Task requirements:
Copy each line below exactly and leave the pictures out.

[[ Information shown, beginning ]]

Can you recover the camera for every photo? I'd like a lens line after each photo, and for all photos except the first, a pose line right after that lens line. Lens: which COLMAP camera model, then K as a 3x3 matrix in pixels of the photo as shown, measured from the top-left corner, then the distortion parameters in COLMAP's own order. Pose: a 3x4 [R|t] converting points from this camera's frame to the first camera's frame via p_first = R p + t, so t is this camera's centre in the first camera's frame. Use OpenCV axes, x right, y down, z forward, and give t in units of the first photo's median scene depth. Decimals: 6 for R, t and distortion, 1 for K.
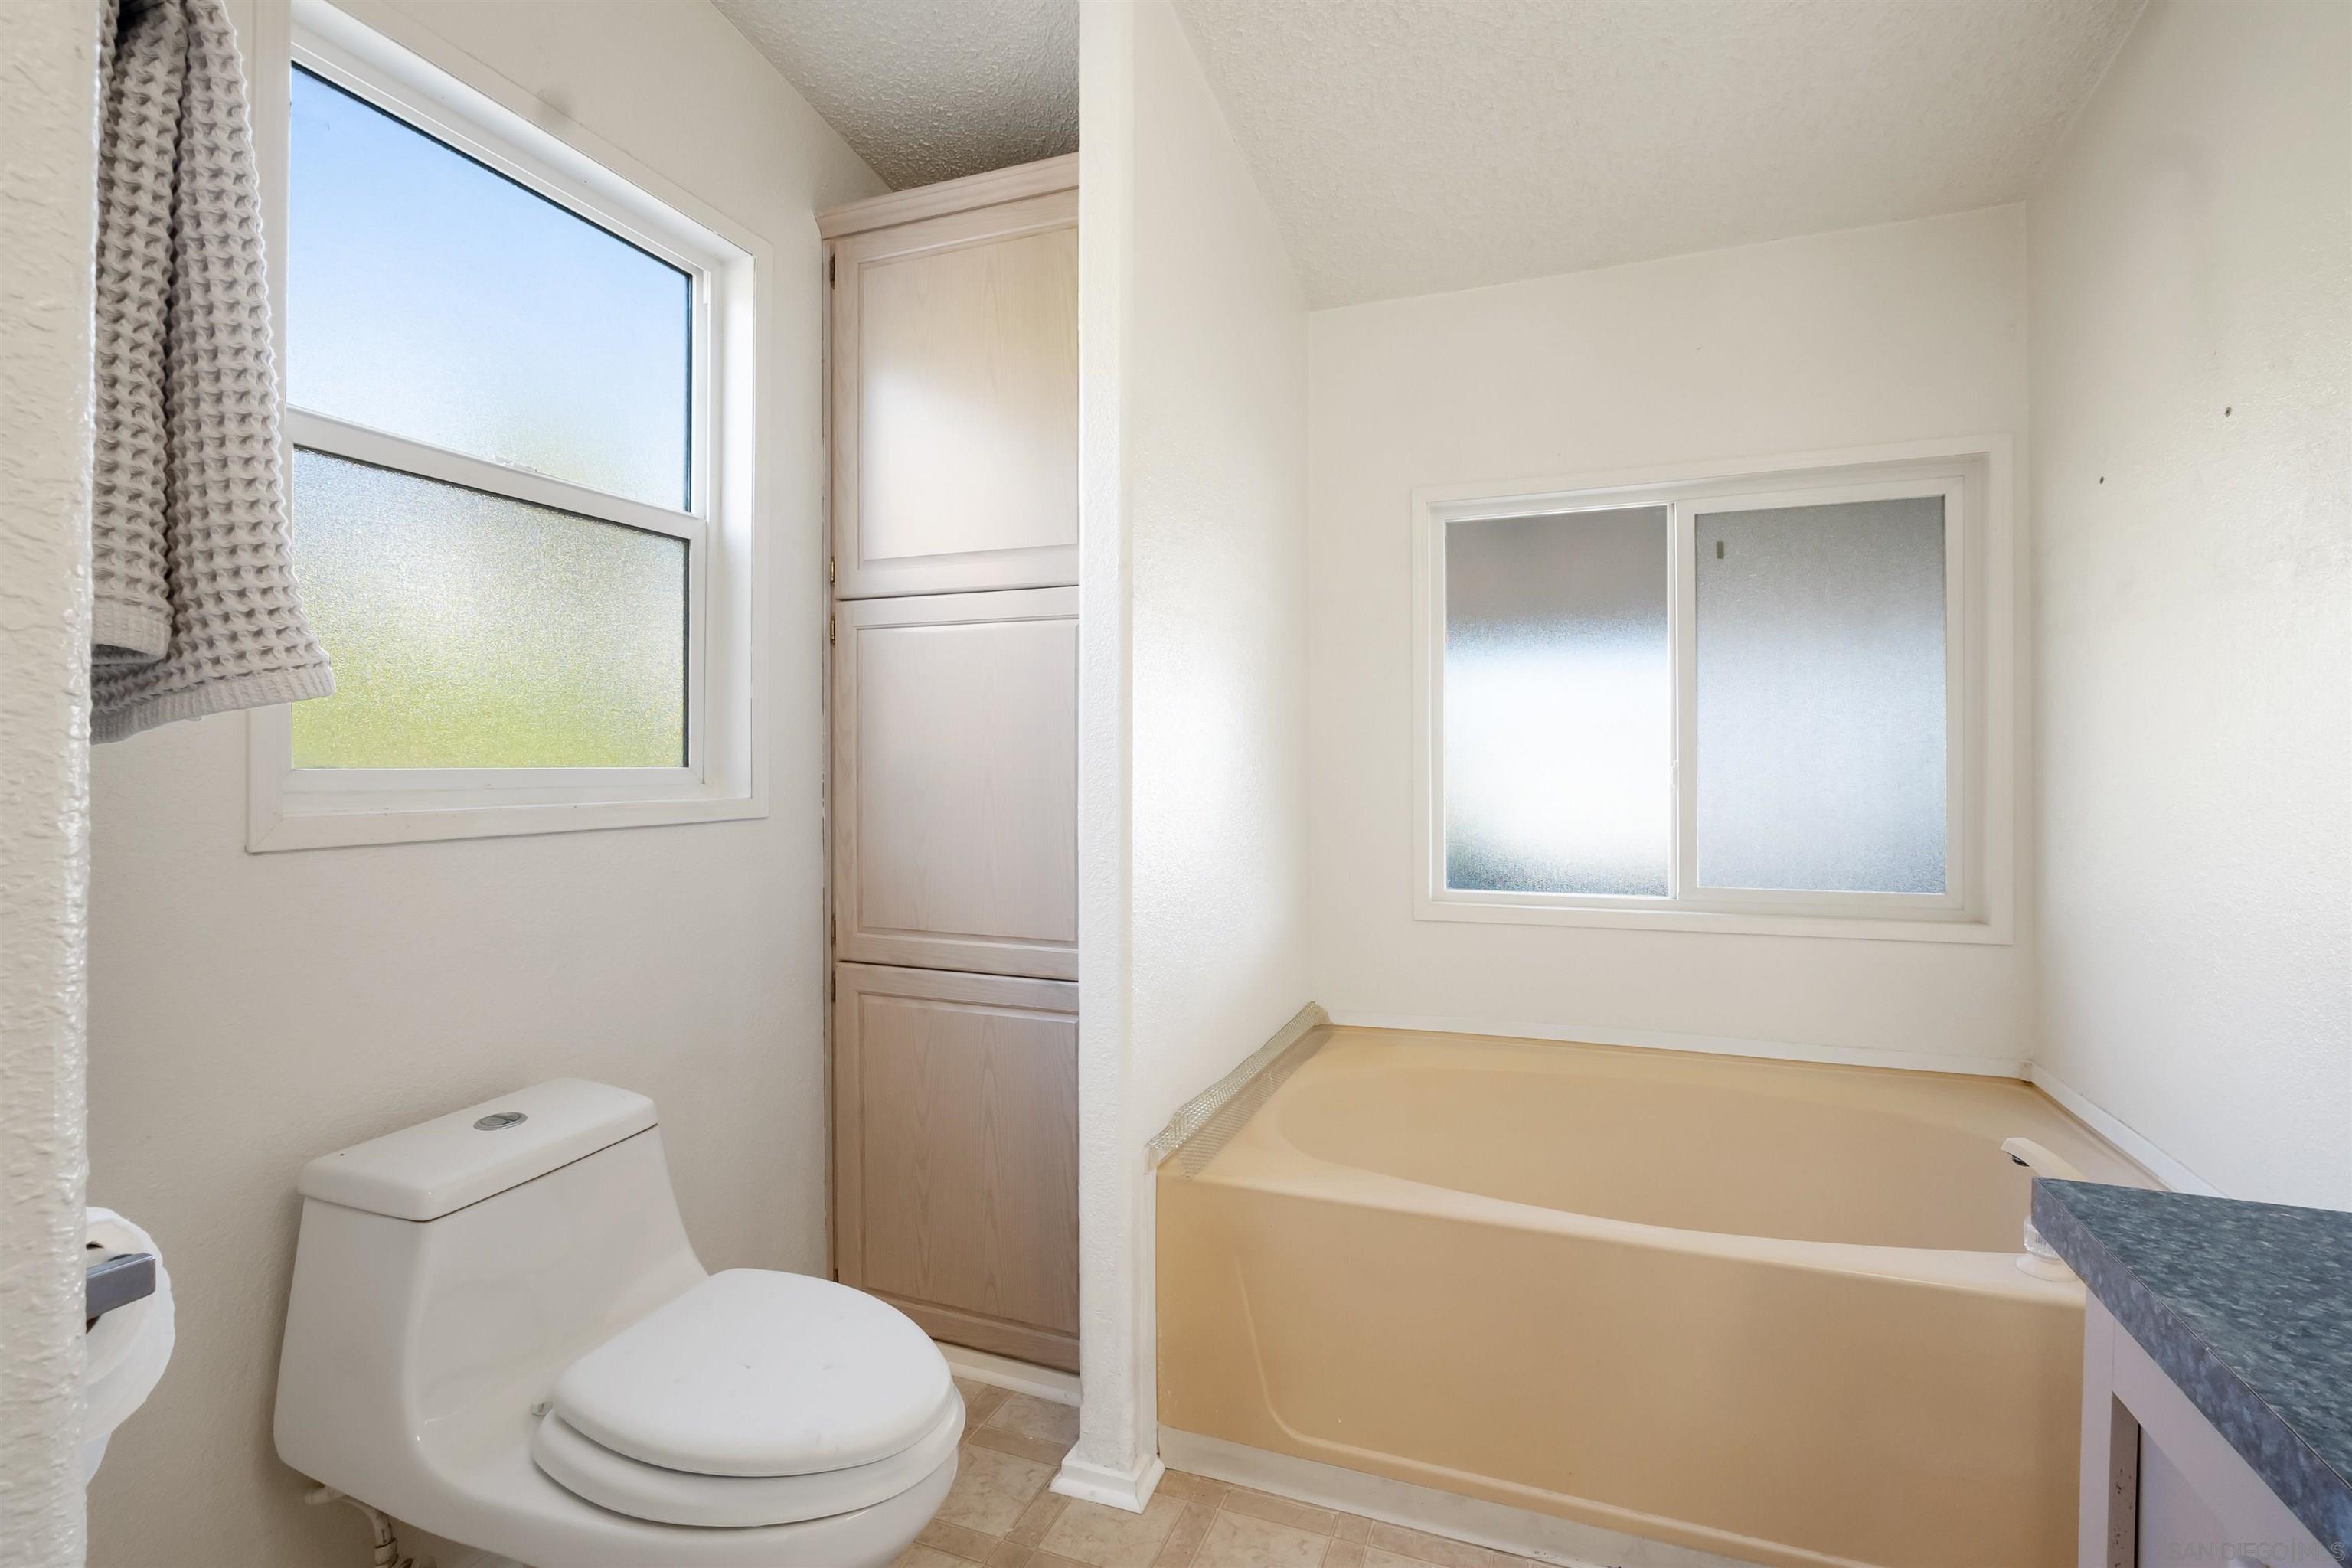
lens RADIAL K [[1069.6, 0, 1183.6], [0, 1069.6, 777.0], [0, 0, 1]] dist [-0.011192, 0.001585]
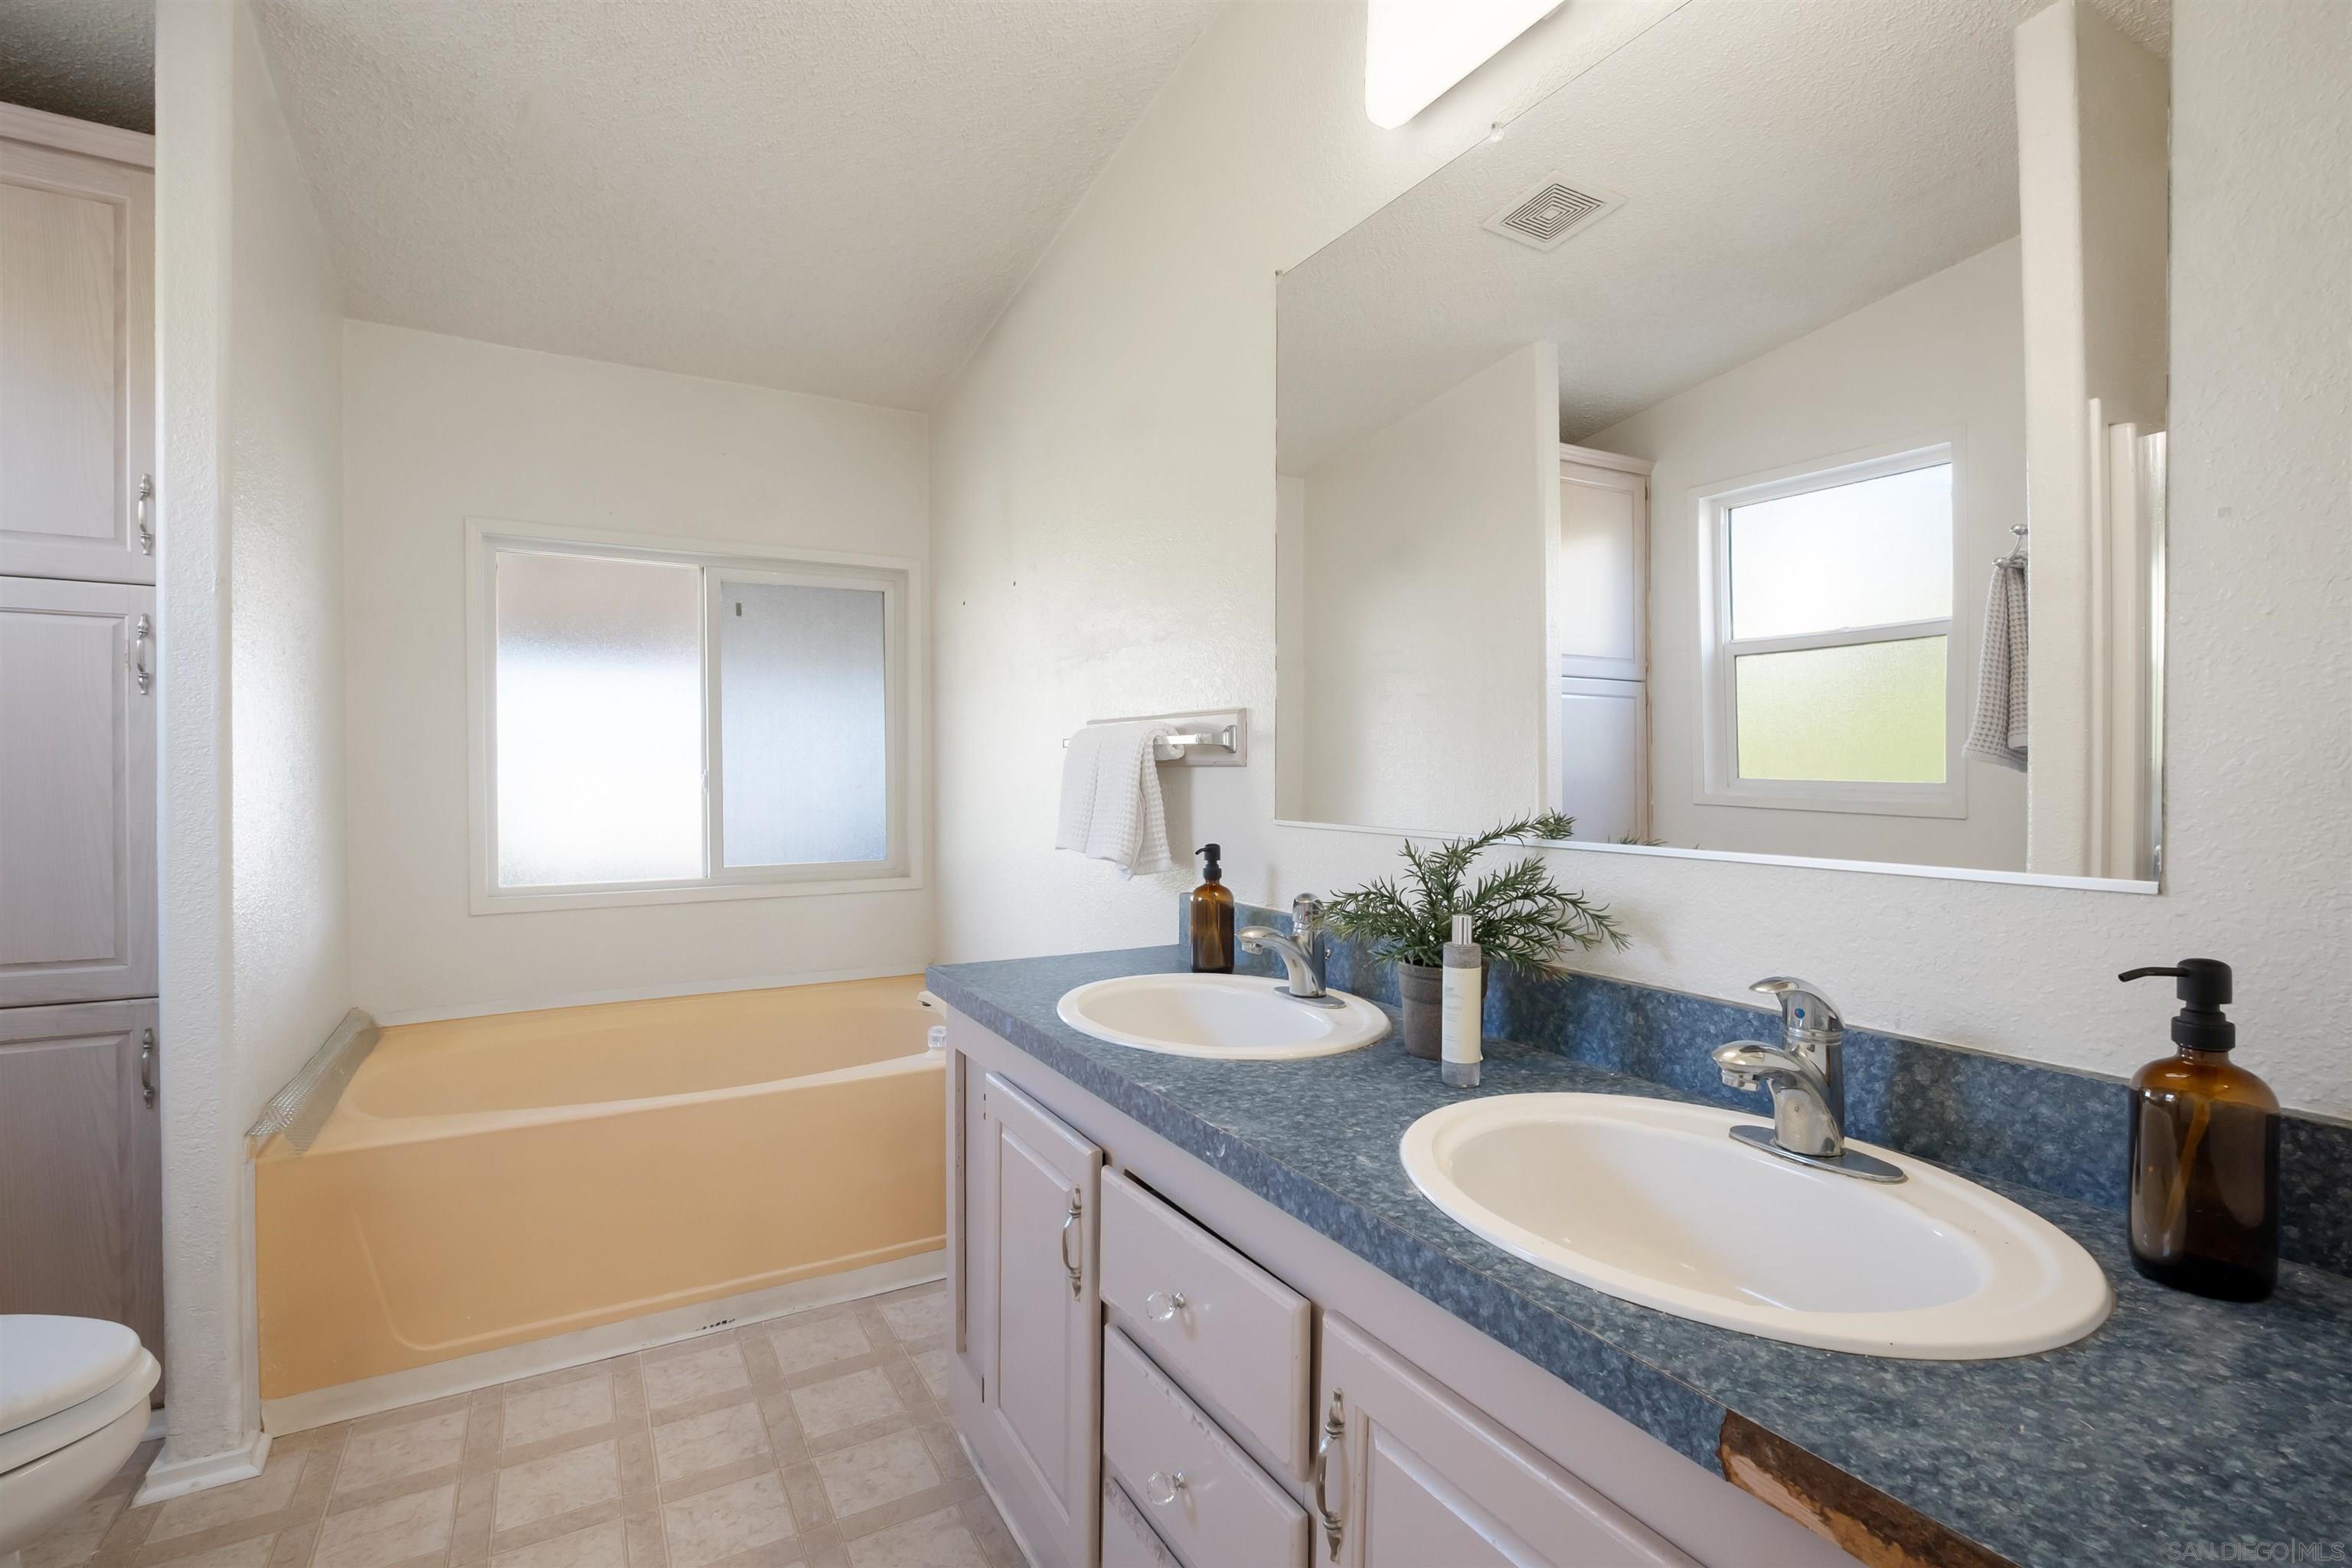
lens RADIAL K [[1069.6, 0, 1183.6], [0, 1069.6, 777.0], [0, 0, 1]] dist [-0.011192, 0.001585]
pose [[0.622552, -0.002407, 0.782575, -0.271219], [0.009398, 0.999946, -0.004401, 0.006993], [-0.782522, 0.010095, 0.622541, -0.360999]]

[[ Information shown, end ]]

Solution below:
Can you recover the camera for every photo? I'd like a lens line after each photo, and for all photos except the first, a pose line right after that lens line. Lens: which COLMAP camera model, then K as a 3x3 matrix in pixels of the photo as shown, measured from the top-left corner, then the distortion parameters in COLMAP's own order. Pose: a 3x4 [R|t] converting points from this camera's frame to the first camera's frame via p_first = R p + t, so t is this camera's centre in the first camera's frame. Use OpenCV axes, x right, y down, z forward, and give t in units of the first photo's median scene depth. Decimals: 6 for R, t and distortion, 1 for K.
lens RADIAL K [[1069.6, 0, 1183.6], [0, 1069.6, 777.0], [0, 0, 1]] dist [-0.011192, 0.001585]
lens RADIAL K [[1069.6, 0, 1183.6], [0, 1069.6, 777.0], [0, 0, 1]] dist [-0.011192, 0.001585]
pose [[0.622552, -0.002407, 0.782575, -0.271219], [0.009398, 0.999946, -0.004401, 0.006993], [-0.782522, 0.010095, 0.622541, -0.360999]]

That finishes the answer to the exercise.